In this problem, you should not transform the data with precomp, then put it into train function. Train function works, but you cannot predict the data with the model coming out of this process. Please put the data untransformed, then transform it by using built in option in the Train function.
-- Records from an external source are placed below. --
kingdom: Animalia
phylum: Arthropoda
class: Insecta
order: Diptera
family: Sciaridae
Let’s see what it means.

IL <- grep("^IL", names(training))
train.IL <- training[,IL];train.IL$diagnosis <- training$diagnosis
tr.train.IL <- train(diagnosis~., data = train.IL, method = "glm")
ctrl <- trainControl(preProcOptions = list(thresh = 0.8)) ## Built-in option
tr.pca.train.IL <- train(diagnosis~., data = train.IL, trControl = ctrl, preProc = c("center","scale","pca"), method = "glm" ) ## Transfrom the data to PCA with preProc option

pred.train.IL <- predict(tr.train.IL, testing)
pred.pca.train.IL <- predict(tr.pca.train.IL, testing)

Let’s see the result with confusion matrix.
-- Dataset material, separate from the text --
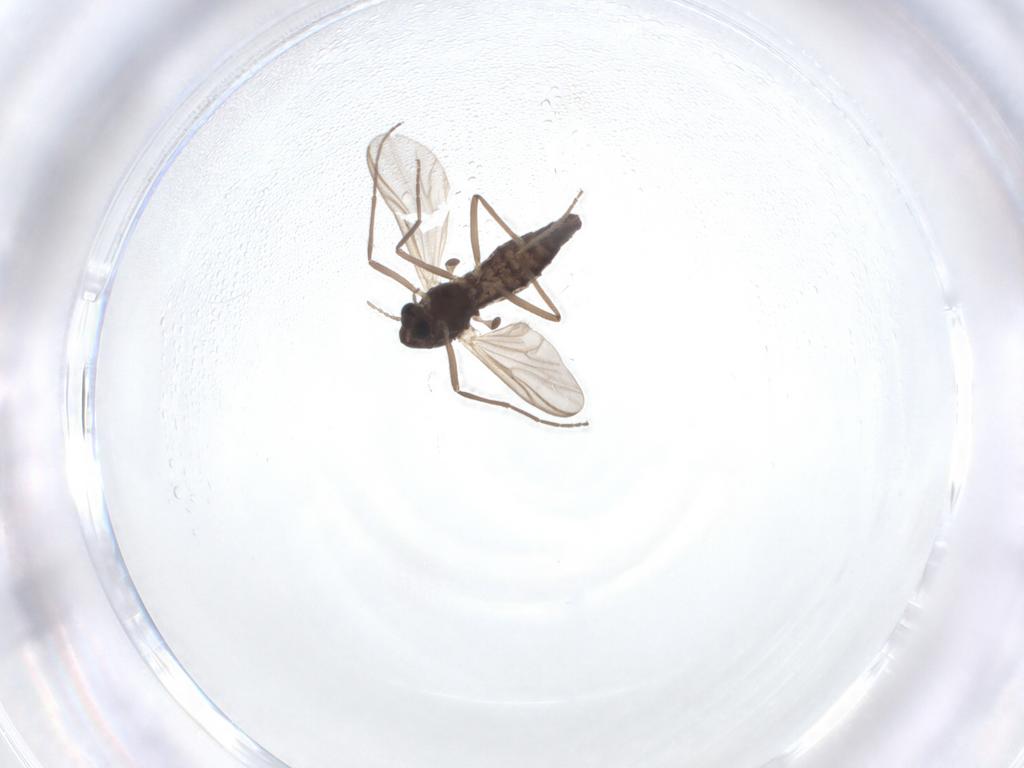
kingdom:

confusionMatrix(pred.train.IL, testing$diagnosis)
## Confusion Matrix and Statistics
## 
##           Reference
## Prediction Impaired Control
##   Impaired        2       9
##   Control        20      51
##                                          
##                Accuracy : 0.6463         
##                  95% CI : (0.533, 0.7488)
##     No Information Rate : 0.7317         
##     P-Value [Acc > NIR] : 0.96637        
##                                          
##                   Kappa : -0.0702        
##  Mcnemar's Test P-Value : 0.06332        
##                                          
##             Sensitivity : 0.09091        
##             Specificity : 0.85000        
##          Pos Pred Value : 0.18182        
##          Neg Pred Value : 0.71831        
##              Prevalence : 0.26829        
##          Detection Rate : 0.02439        
##    Detection Prevalence : 0.13415        
##       Balanced Accuracy : 0.47045        
##                                          
##        'Positive' Class : Impaired       
## 
confusionMatrix(pred.pca.train.IL, testing$diagnosis)
## Confusion Matrix and Statistics
## 
##           Reference
## Prediction Impaired Control
##   Impaired        3       4
##   Control        19      56
##                                           
##                Accuracy : 0.7195          
##                  95% CI : (0.6094, 0.8132)
##     No Information Rate : 0.7317          
##     P-Value [Acc > NIR] : 0.651780        
##                                           
##                   Kappa : 0.0889          
##  Mcnemar's Test P-Value : 0.003509        
##                                           
##             Sensitivity : 0.13636         
##             Specificity : 0.93333         
##          Pos Pred Value : 0.42857         
##          Neg Pred Value : 0.74667         
##              Prevalence : 0.26829         
##          Detection Rate : 0.03659         
##    Detection Prevalence : 0.08537         
##       Balanced Accuracy : 0.53485         
##                                           
##        'Positive' Class : Impaired        
## 

Well… the answer is… you can check. right?